OpenAI GPT : OpenAI GPT is another algorithm that uses Transformer to train language models, but OpenAI GPT uses Transformer's Decoder, which is a one-way structure. Only use the above "I/Like/Learn" when predicting "Natural". The Decoder includes a Mask operation, which masks all the words after the current predicted word.

The figure below shows the difference between BERT and ELMo, OpenAI GPT:

insert image description here

The authors of BERT believe that when predicting words, it is best to use both left (above) and right (below) information of the word to predict. The ELMo model that performs left-to-right and right-to-left respectively is called a shallow bidirectional model (shallow bidirectional model). BERT hopes to train a deep bidirectional model deep bidirectional model on the Transformer Encoder structure, so This method of Mask LM is proposed for training.

Mask LM is used to prevent information leakage. For example, when predicting the word "natural", if the "natural" Mask of the input part is not removed, the predicted output can directly obtain "natural" information.
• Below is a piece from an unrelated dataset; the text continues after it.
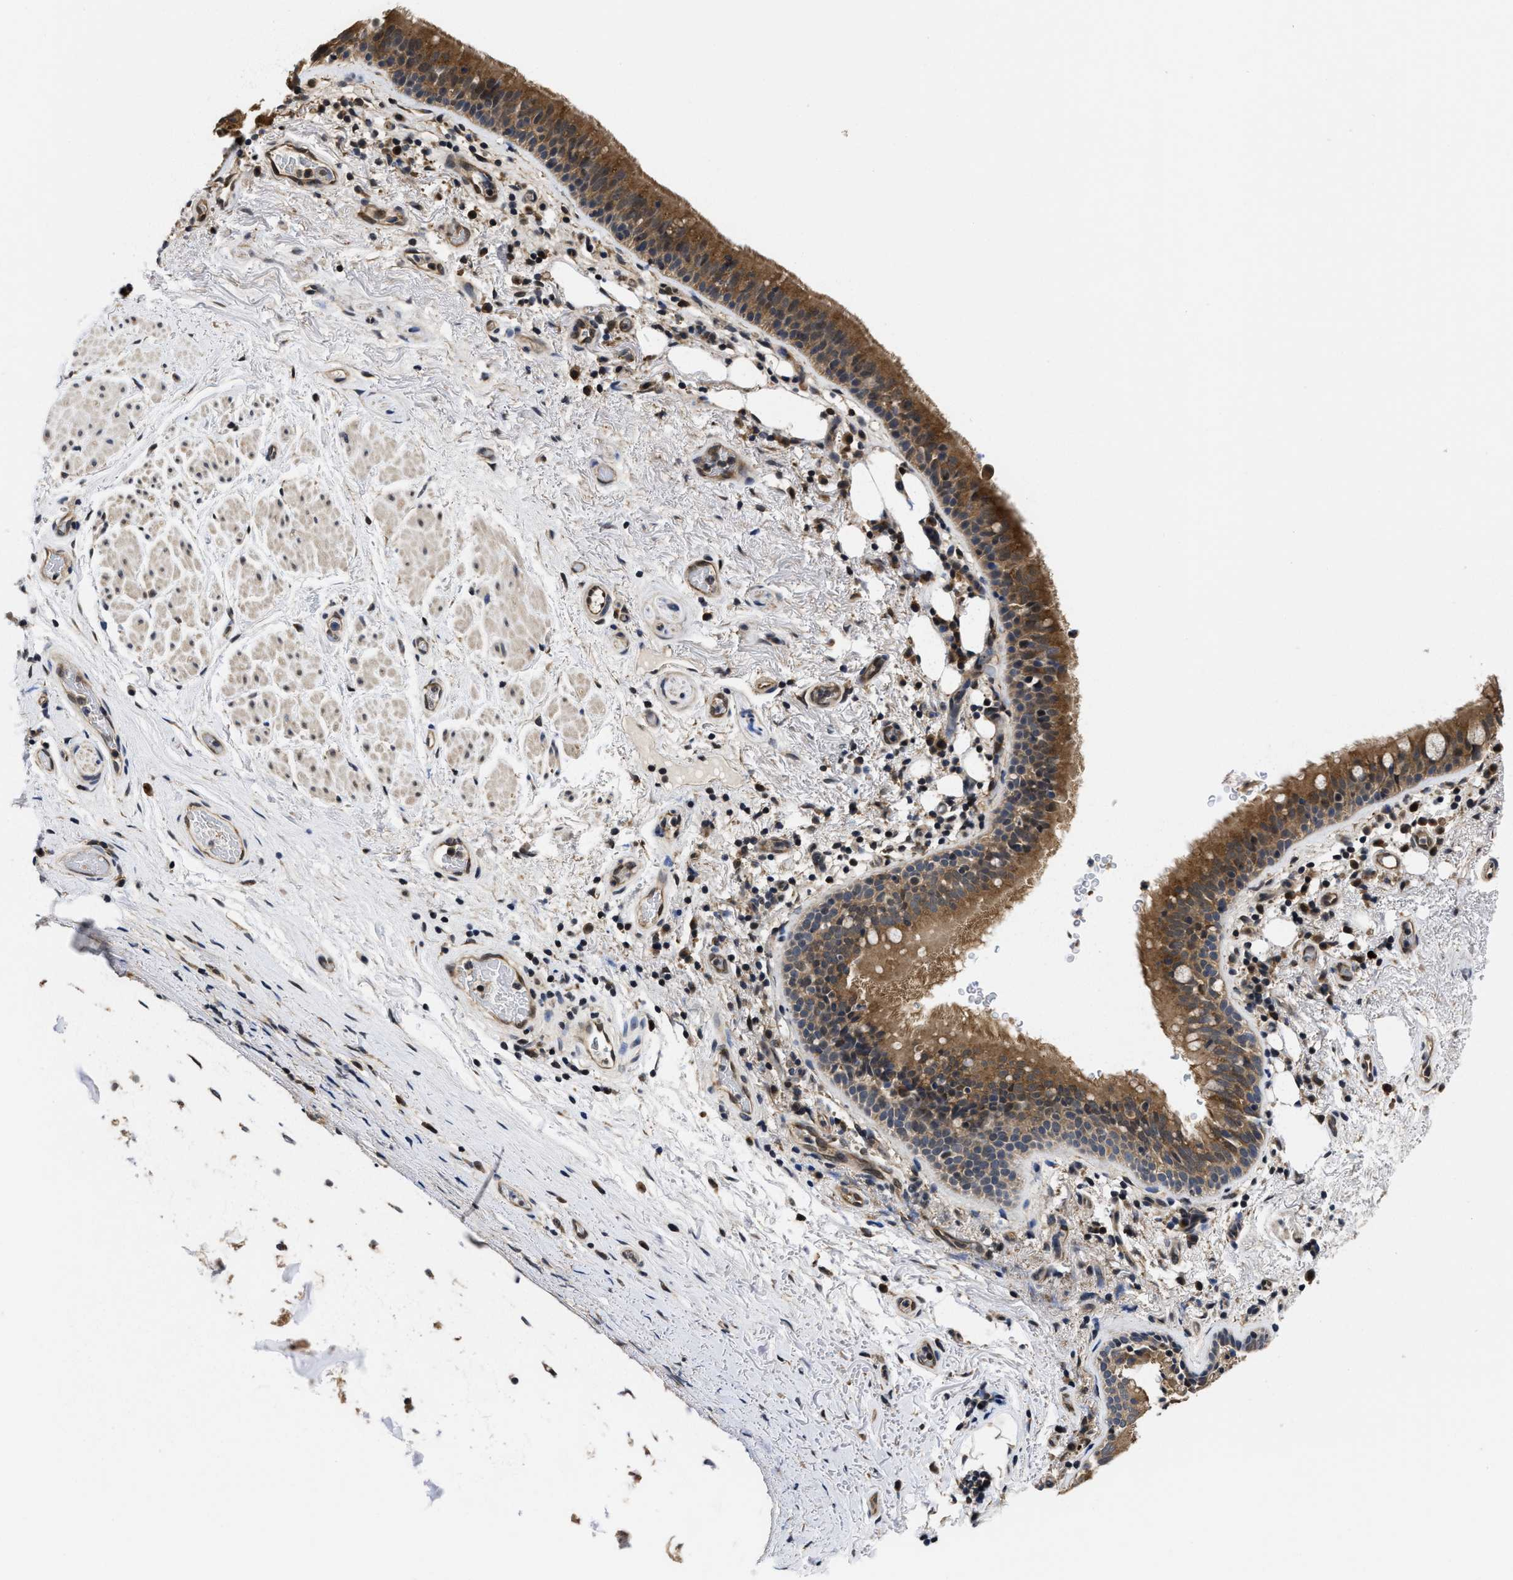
{"staining": {"intensity": "moderate", "quantity": ">75%", "location": "cytoplasmic/membranous"}, "tissue": "bronchus", "cell_type": "Respiratory epithelial cells", "image_type": "normal", "snomed": [{"axis": "morphology", "description": "Normal tissue, NOS"}, {"axis": "morphology", "description": "Inflammation, NOS"}, {"axis": "topography", "description": "Cartilage tissue"}, {"axis": "topography", "description": "Bronchus"}], "caption": "Protein expression analysis of benign bronchus exhibits moderate cytoplasmic/membranous staining in about >75% of respiratory epithelial cells.", "gene": "MCOLN2", "patient": {"sex": "male", "age": 77}}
insert image description here

BERT only predicts the words at the [Mask] position during training, so that context information can be used at the same time. However, in the subsequent use, the word [Mask] will not appear in the sentence, which will affect the performance of the model. Therefore, the following strategy is adopted during training, 15% of the words in the sentence are randomly selected for Mask, 80% of the words selected as Mask are really replaced by [Mask], 10% are not replaced, and the remaining 10% are used A random word replacement.

For example, in the sentence "my dog ​​is hairy", if the word "hairy" is selected for Mask, then:

  1. With 80% probability, convert the sentence "my dog ​​is hairy" to the sentence "my dog ​​is [Mask]".
  2. 10% probability, keep the sentence "my dog ​​is hairy" unchanged.
  3. 10% probability, replace the word "hairy" with another random word, such as "apple". Convert the sentence "my dog ​​is hairy" to the sentence "my dog ​​is apple".

The above is BERT's first pre-training task Masked LM.

3.2 Next sentence prediction

The second pre-training task of BERT is Next Sentence Prediction (NSP), which is the next sentence prediction. Given two sentences A and B, it is necessary to predict whether sentence B is the next sentence of sentence A.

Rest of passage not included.